Scan the records below for the line with "Please advise your" and the line with "Primary Care person/s". Repeat those two lines and every line between them exactly, and nothing else.
** Extracted information follows **
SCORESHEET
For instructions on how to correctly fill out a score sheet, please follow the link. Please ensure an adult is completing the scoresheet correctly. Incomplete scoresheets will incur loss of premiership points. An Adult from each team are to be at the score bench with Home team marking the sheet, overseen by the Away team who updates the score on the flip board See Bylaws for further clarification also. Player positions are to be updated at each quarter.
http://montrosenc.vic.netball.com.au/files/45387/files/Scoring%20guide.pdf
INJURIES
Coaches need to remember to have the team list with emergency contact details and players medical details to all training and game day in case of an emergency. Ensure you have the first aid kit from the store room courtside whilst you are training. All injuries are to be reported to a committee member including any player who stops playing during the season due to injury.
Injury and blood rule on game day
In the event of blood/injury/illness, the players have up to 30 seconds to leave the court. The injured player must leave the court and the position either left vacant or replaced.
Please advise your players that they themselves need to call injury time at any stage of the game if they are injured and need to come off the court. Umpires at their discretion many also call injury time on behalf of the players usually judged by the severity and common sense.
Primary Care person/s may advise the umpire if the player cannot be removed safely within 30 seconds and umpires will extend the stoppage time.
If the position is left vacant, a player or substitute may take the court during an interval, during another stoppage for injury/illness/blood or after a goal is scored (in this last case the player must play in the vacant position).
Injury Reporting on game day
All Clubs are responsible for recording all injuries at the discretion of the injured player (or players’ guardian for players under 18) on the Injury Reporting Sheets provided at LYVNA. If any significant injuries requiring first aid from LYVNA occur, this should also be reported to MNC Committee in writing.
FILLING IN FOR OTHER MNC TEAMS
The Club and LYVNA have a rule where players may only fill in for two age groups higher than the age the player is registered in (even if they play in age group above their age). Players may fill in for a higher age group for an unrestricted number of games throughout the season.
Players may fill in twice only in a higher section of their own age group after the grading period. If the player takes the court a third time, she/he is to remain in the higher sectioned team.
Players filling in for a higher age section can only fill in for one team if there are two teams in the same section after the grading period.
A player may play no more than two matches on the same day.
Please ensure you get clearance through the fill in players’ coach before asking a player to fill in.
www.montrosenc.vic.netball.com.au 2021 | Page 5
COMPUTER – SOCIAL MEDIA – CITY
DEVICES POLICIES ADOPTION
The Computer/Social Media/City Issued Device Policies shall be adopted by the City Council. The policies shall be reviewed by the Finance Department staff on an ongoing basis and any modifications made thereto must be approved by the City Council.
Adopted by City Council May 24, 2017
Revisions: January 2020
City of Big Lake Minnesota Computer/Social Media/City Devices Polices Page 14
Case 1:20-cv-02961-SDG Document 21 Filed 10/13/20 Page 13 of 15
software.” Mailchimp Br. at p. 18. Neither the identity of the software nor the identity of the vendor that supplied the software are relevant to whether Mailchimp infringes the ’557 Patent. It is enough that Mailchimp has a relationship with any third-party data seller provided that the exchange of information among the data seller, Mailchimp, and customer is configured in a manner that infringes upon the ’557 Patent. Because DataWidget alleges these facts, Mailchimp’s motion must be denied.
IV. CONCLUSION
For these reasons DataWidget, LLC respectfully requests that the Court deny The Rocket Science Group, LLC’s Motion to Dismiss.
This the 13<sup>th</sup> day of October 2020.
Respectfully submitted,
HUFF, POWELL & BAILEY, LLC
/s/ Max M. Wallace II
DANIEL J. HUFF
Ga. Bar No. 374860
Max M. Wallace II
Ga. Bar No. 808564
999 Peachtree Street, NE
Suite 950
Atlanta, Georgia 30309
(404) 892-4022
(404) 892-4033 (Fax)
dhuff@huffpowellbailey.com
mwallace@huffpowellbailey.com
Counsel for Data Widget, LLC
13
** End of Extracted information **
Expected output |
Please advise your players that they themselves need to call injury time at any stage of the game if they are injured and need to come off the court. Umpires at their discretion many also call injury time on behalf of the players usually judged by the severity and common sense.
Primary Care person/s may advise the umpire if the player cannot be removed safely within 30 seconds and umpires will extend the stoppage time.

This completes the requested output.